** Opening Extract to read block **

Flemish companies have to incur on average 4.8 percent more costs to continue trading with the UK after Brexit. This is what a survey conducted by the Voka business organisation reveals to its members.
The United Kingdom left the European Single Market on New Year’s Eve, with a last-minute trade agreement under its arm. On Christmas Eve last year, Brussels and London agreed to limit the greatest chaos: there are no customs tariffs on the mutual trade of goods and no import quotas that set a ceiling on trade volumes. But the United Kingdom has become fully ‘foreign’. This means that customs controls have been in place since 1 January. And it means that the UK has a different regulation than the EU countries.
All these novelties make trade more expensive than last year. A third of European companies see costs increase due to additional customs formalities, according to the Voka survey. One in five suffers from additional regulation. And one in seven pays extra costs for parts coming from outside the EU.
The latter was the big Brexit surprise for many export companies in January. If a Flemish machine manufacturer imports parts from China and thereby makes a machine that he has shipped to a British customer, there is a chance that British customs will still tax the machine, because the product is not sufficiently European. Those rules were known, but at the beginning of this year they got a little snowed under in the relief about the trade agreement that was concluded on Christmas Eve.
These additional obstacles are palpable. Belgian goods exports to the United Kingdom fell by 35 percent in January, according to data from the National Bank. In the opposite direction, imports of British goods to Belgium fell by 54%.

** Closing Extract to read block **
** Opening Dataset content block **

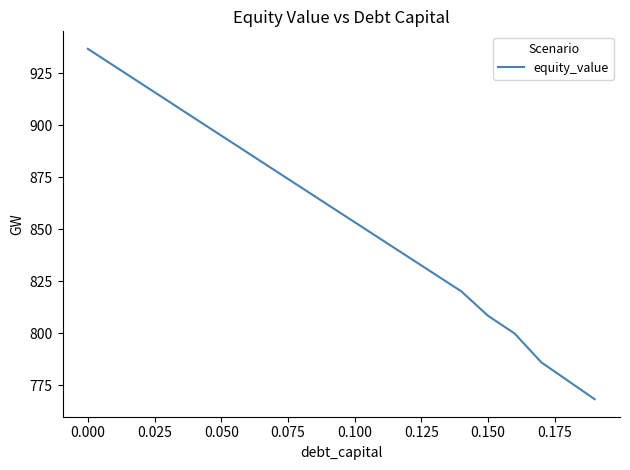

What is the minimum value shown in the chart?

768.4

** Closing Dataset content block **
** Opening Dataset content block **

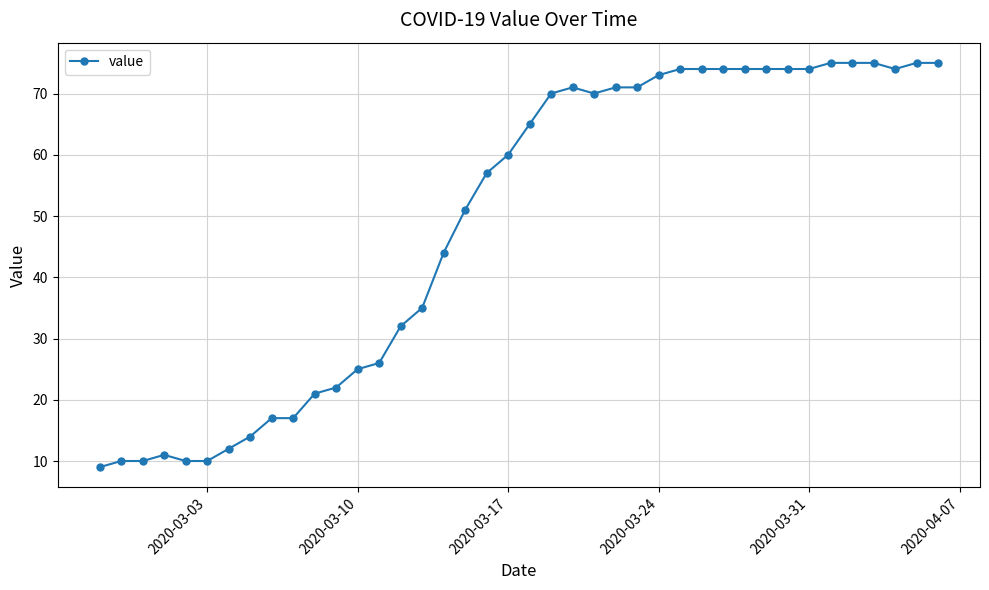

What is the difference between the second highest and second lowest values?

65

** Closing Dataset content block **

Work to be completed - Return, word for word, the part of the article on Brexit trade costs from "Flemish companies have" to "to its members.". These records were drawn from a different source than the article.

Task answer -
Flemish companies have to incur on average 4.8 percent more costs to continue trading with the UK after Brexit. This is what a survey conducted by the Voka business organisation reveals to its members.